I farmaci. La maggior parte delle persone non richiede alcun trattamento. I farmaci possono avere un effetto
controproducente in individui psicologicamente labili, rinforzando un comportamento da malato che può diventare
patologico. Peraltro, nessun farmaco si è dimostrato efficace sull’intero complesso dei sintomi. Gli studi condotti
hanno coinvolto per lo più pazienti afferenti ad ambulatori specialistici con malattia più grave o atipica, comunque
non rappresentativi per la medicina generale. Alla fine degli anni ’90, nuovi farmaci agenti sulla serotonina
(regolatore del riflesso peristaltico e della sensibilità viscerale) avevano destato (artificiosamente) grandi aspettative,
ma si sono rivelati poco efficaci e/o pericolosi. L’alosetron, un antagonista della serotonina, registrato negli USA nel
2000 per il trattamento della sindrome dell’intestino irritabile a prevalente impronta diarroica, nemmeno dieci mesi
più tardi è stato ritirato per i gravi effetti indesiderati tra cui casi di colite ischemica (infarto del colon), e poi
riammesso in commercio con severe restrizioni. Sorte peggiore ha avuto il tegaserod che, potenziando le azioni della
serotonina, veniva proposto per la forma a prevalente stitichezza: è stato ritirato dal commercio (negli USA) nel 2008
per le gravi reazioni avverse di tipo gastrointestinale e cardiovascolare (infarto e ictus) associate al suo impiego.

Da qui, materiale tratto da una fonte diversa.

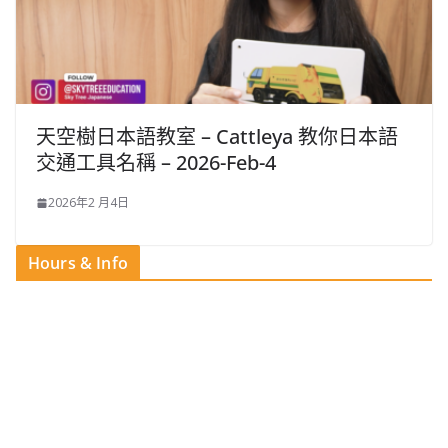
天空樹日本語教室 – Cattleya 教你日本語
交通工具名稱 – 2026-Feb-4
2026年2 月4日
Hours & Info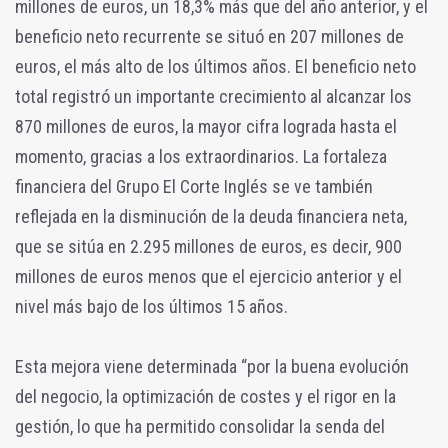
millones de euros, un 18,3% más que del año anterior, y el
beneficio neto recurrente se situó en 207 millones de
euros, el más alto de los últimos años. El beneficio neto
total registró un importante crecimiento al alcanzar los
870 millones de euros, la mayor cifra lograda hasta el
momento, gracias a los extraordinarios. La fortaleza
financiera del Grupo El Corte Inglés se ve también
reflejada en la disminución de la deuda financiera neta,
que se sitúa en 2.295 millones de euros, es decir, 900
millones de euros menos que el ejercicio anterior y el
nivel más bajo de los últimos 15 años.
Esta mejora viene determinada “por la buena evolución
del negocio, la optimización de costes y el rigor en la
gestión, lo que ha permitido consolidar la senda del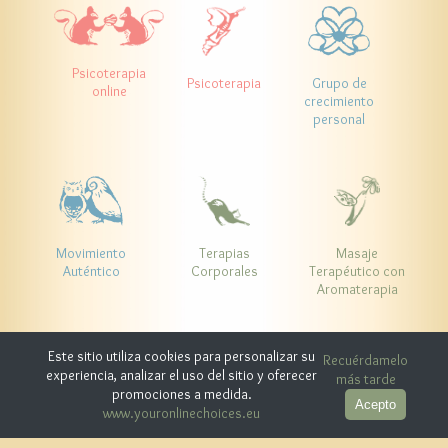
Psicoterapia
Psicoterapia
Grupo de
online
crecimiento
personal
Movimiento
Terapias
Masaje
Auténtico
Corporales
Terapéutico con
Aromaterapia
Análisis Transaccional Relacional
Asistencia Terapéutica Social
Este sitio utiliza cookies para personalizar su
Recuérdamelo
Psicoterapia Corporal y por el Movimento
experiencia, analizar el uso del sitio y oferecer
más tarde
promociones a medida.
Acepto
www.youronlinechoices.eu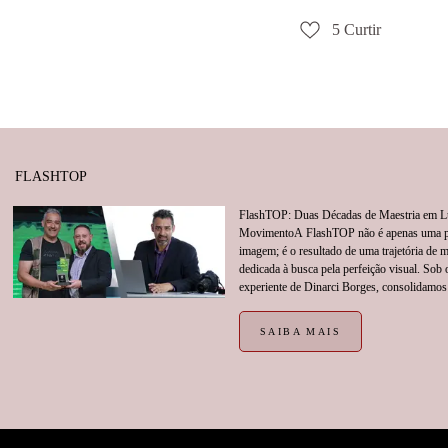
5
Curtir
FLASHTOP
FlashTOP: Duas Décadas de Maestria em L
MovimentoA FlashTOP não é apenas uma p
imagem; é o resultado de uma trajetória de 
dedicada à busca pela perfeição visual. Sob 
experiente de Dinarci Borges, consolidamos 
SAIBA MAIS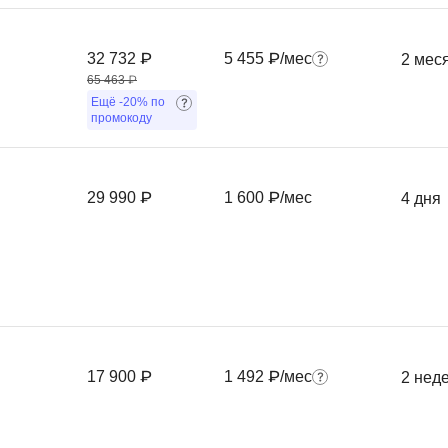
Фреймворк Symf
ASP.NET
32 732 ₽
5 455 ₽/мес
2 мес
Ansible
T
65 463 ₽
Arduino
Ещё
-20%
по
TypeScript
промокоду
Android Studio
Tilda
Active Directory
Terraform
29 990 ₽
1 600 ₽/мес
4 дня
Apache Airflow
Three.js
Asterisk
V
API
VR/AR-разработ
Р
VMware
Разработка мобильных
Visual Studio Co
приложений
17 900 ₽
1 492 ₽/мес
2 нед
R
Разработка игр
Rust
Разработка игр на Unity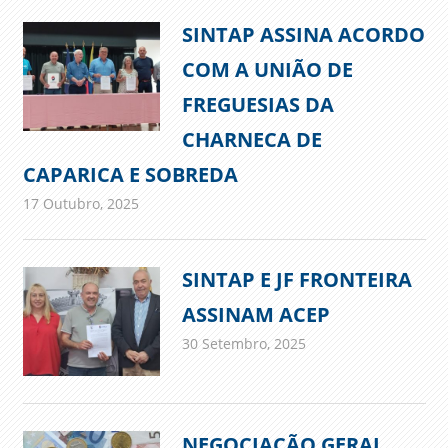
SINTAP ASSINA ACORDO
COM A UNIÃO DE
FREGUESIAS DA
CHARNECA DE
CAPARICA E SOBREDA
17 Outubro, 2025
admin
Comunicados
SINTAP E JF FRONTEIRA
ASSINAM ACEP
30 Setembro, 2025
admin
Comunicados
NEGOCIAÇÃO GERAL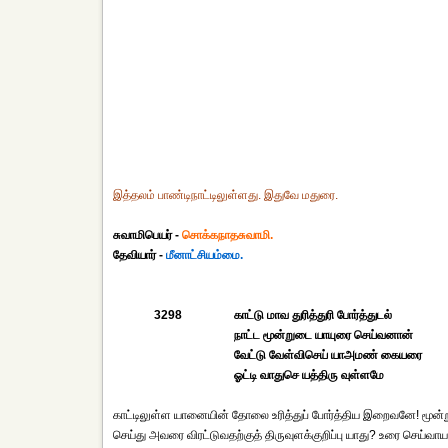
இத்தலம் பாண்டிநாட்டிலுள்ளது. இதுவே மதுரை.
சுவாமிபெயர் -
சொக்கநாதசுவாமி.
தேவியார் -
மீனாட்சியம்மை.
3298
காட்டு மாவ துரித்துரி போர்த்துடல்
நாட்ட மூன்றுடை யாயுரை செய்வனான்
வேட்டு வேள்விசெய் யாஅமண் கையரை
ஓட்டி வாதுசெ யத்திரு வுள்ளமே
காட்டிலுள்ள யானையின் தோலை உரித்துப் போர்த்திய இறைவனே! மூன
செய்து அவரை விரட்டுவதற்குத் திருவுளக்குறிப்பு யாது? உரை செய்வா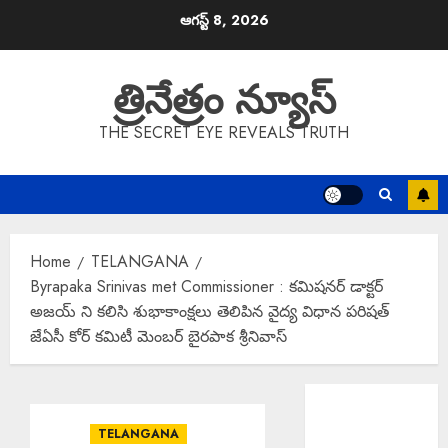
Skip
ఆగస్ట్ 8, 2026
to
content
త్రినేత్రం న్యూస్
THE SECRET EYE REVEALS TRUTH
Home
TELANGANA
Byrapaka Srinivas met Commissioner : కమిషనర్ డాక్టర్
అజయ్ ని కలిసి శుభాకాంక్షలు తెలిపిన వైద్య విధాన పరిషత్
జేఏసీ కోర్ కమిటీ మెంబర్ బైరపాక శ్రీనివాస్
Smart Media
Accreditation :
TELANGANA
మీడియాకు ఇక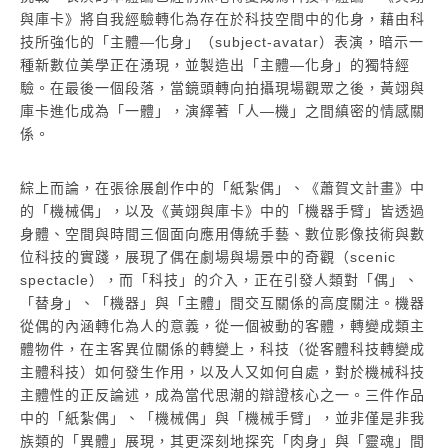
與庫卡》將自我經驗轉化為存在於科技空間中的化身，藉由科
技所強化的「主體―化身」（subject-avatar）表演，暗示一
種新數位美學正在湧現，並製造出「主體―化身」的獨特經
驗。在最後一個段落，當鏡頭轉向拍攝現場觀眾之後，黃翊與
庫卡進化成為「一體」，演繹著「人―機」之間縝密的情感關
係。
綜上而論，在張徐展創作中的「紙紮偶」、《蕭賀文計畫》中
的「機械偶」，以及《黃翊與庫卡》中的「機器手臂」皆透過
身體、空間與時間三個面向應用傳統手藝、數位影像技術與數
位科技的實踐，展現了偶在劇場與場景中的奇觀（scenic
spectacle），而「科技」的介入，正在引發人類對「偶」、
「替身」、「機器」與「主體」間交互關係的高度關注。機器
從偶的內涵轉化為人的意義，從一個被動的客體，轉變成類主
體物件，在主客異位關係的轉變上，科技（從客體科技轉變成
主體科技）如何發生作用，以及人又如何自處，對於機械科技
主體性的正反論述，成為當代思潮的辯證核心之一。三件作品
中的「紙紮偶」、「機械偶」與「機械手臂」，並非僅是非我
族類的「異體」展現，其更深刻地探究「肉身」與「靈魂」間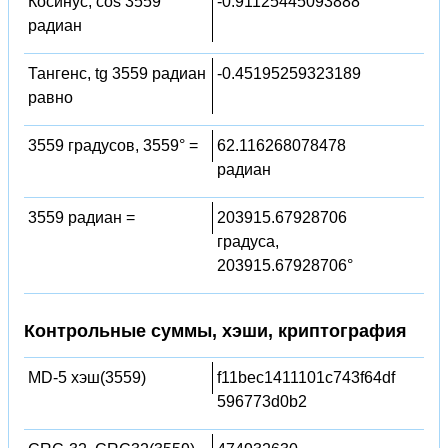
Косинус, cos 3559
-0.91125445093888
радиан
Тангенс, tg 3559 радиан
-0.45195259323189
равно
3559 градусов, 3559° =
62.116268078478
радиан
3559 радиан =
203915.67928706
градуса,
203915.67928706°
Контрольные суммы, хэши, криптография
MD-5 хэш(3559)
f11bec1411101c743f64df
596773d0b2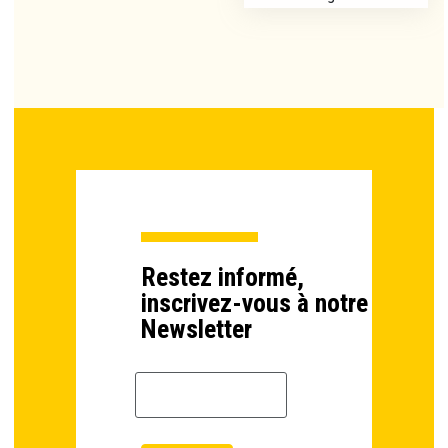
Restez informé,
inscrivez-vous à notre
Newsletter
Email *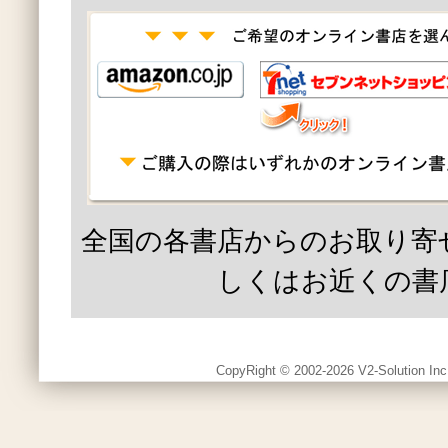
全国の各書店からのお取り寄
しくはお近くの書
CopyRight © 2002-2026 V2-Solution Inc.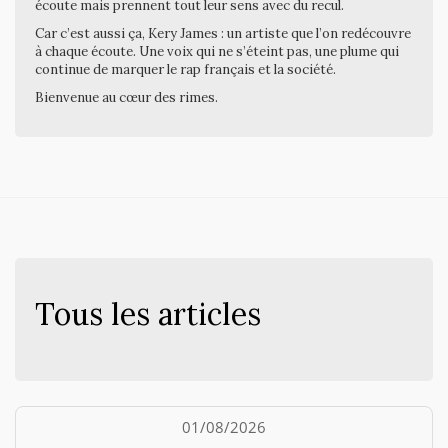
écoute mais prennent tout leur sens avec du recul.
Car c’est aussi ça, Kery James : un artiste que l’on redécouvre
à chaque écoute. Une voix qui ne s’éteint pas, une plume qui
continue de marquer le rap français et la société.
Bienvenue au cœur des rimes.
Tous les articles
01/08/2026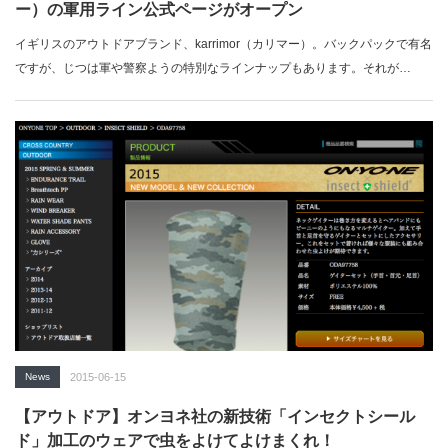
ー）の軍用ライン公式ページがオープン
イギリスのアウトドアブランド、karrimor（カリマー）。バックパックで有名
ですが、じつは軍や警察ようの特別なラインナップもあります。それが…
News
2015-06-15
【アウトドア】オンヨネ社の新技術「インセクトシール
ド」加工のウェアで虫をよけてよけまくれ！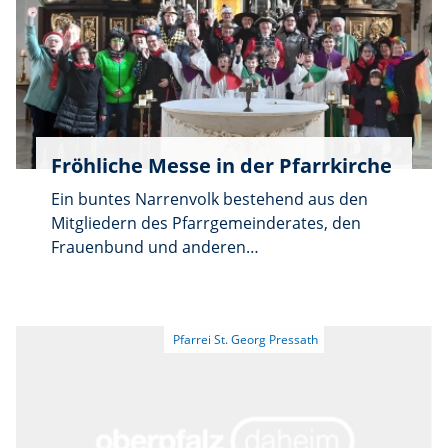
Nach der Messe machen sich die Wallfahrer
auf den Weg zur nahegelegenen Mutter-
Gottes-Kapelle zu einer kurzen Andacht zu
Ehren der Gottesmutter. Die Rückfahrt
erfolgt mit Privatfahrzeugen. Ein Pilgerheft ist
beim Wallfahrtsführer erhältlich.
Fröhliche Messe in der Pfarrkirche
Ein buntes Narrenvolk bestehend aus den
Mitgliedern des Pfarrgemeinderates, den
Frauenbund und anderen
Gottesdienstbesucher überraschten Pfarrer
Edmund Prechtl zur Sonntagsmesse.
Mehrerer Bänke füllten die Maskierten in der
Pfarrkirche, Pfarrer Prechtl hielt einen
fröhlich angepassten Gottesdienst für den
Fasching Sonntag. Auch das Messegewand
der Ministranten war Kunterbunt. Pfarrer
Prechtl begann seine Predigt mit den Worten:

La terapia è quindi empirica e solo sintomatica, finalizzata al controllo del sintomo predominante.
Stipsi. La letteratura conta numerosi studi sui lassativi di volume, ma il loro valore rimane complessivamente incerto.
Secondo alcune revisioni degli studi controllati, solo per lo psillio (seme di piante del genere Plantago) è
documentato un miglioramento della frequenza delle defecazioni e della consistenza delle feci. L’effetto di questi
prodotti, da accompagnare sempre ad un adeguato introito idrico, si manifesta molto lentamente e possono essere
necessari anche alcuni mesi per notare un beneficio stabile.
Sono controindicati i lassativi irritanti in quanto possono aggravare il dolore addominale.
Diarrea. I singoli episodi di diarrea possono essere controllati dalla loperamide. In casi selezionati, la loperamide può
essere usata anche a scopo profilattico, per prevenire crisi diarroiche in occasione di eventi sociali. I dati sui
probiotici non sono sufficienti ad indicarne una possibile efficacia; la loro sicurezza d’impiego può giustificare un
tentativo terapeutico (della durata minima di un mese) solo nelle persone che non accettano la loperamide e intendono
provare un rimedio “naturale”.
Dolore addominale. Gli antispastici ad azione anticolinergica come il cimetropio (Alginor), l’ottilonio (Spasmomen) e
la butilscopolamina bromuro (Buscopan) possono comportare qualche beneficio, ma esiste una grande variabilità di
risposta interindividuale e l’effetto tende a ridursi nel tempo. In alcuni pazienti, gli antidepressivi triciclici a basse
dosi (es. amitriptilina, Laroxyl, 10-25 mg la sera) si sono dimostrati in grado di ridurre il dolore addominale e la
diarrea. Il beneficio, indipendente dagli effetti anticolinergici e sul tono dell’umore, è probabilmente da attribuire ad
una modificazione della motilità intestinale e ad una alterazione della risposta nervosa viscerale. Il loro uso dovrebbe
essere riservato ai casi più complicati con sintomi ricorrenti o continui, resistenti alle altre terapie.
Meteorismo. Nessun farmaco è efficace per la risoluzione di questo problema.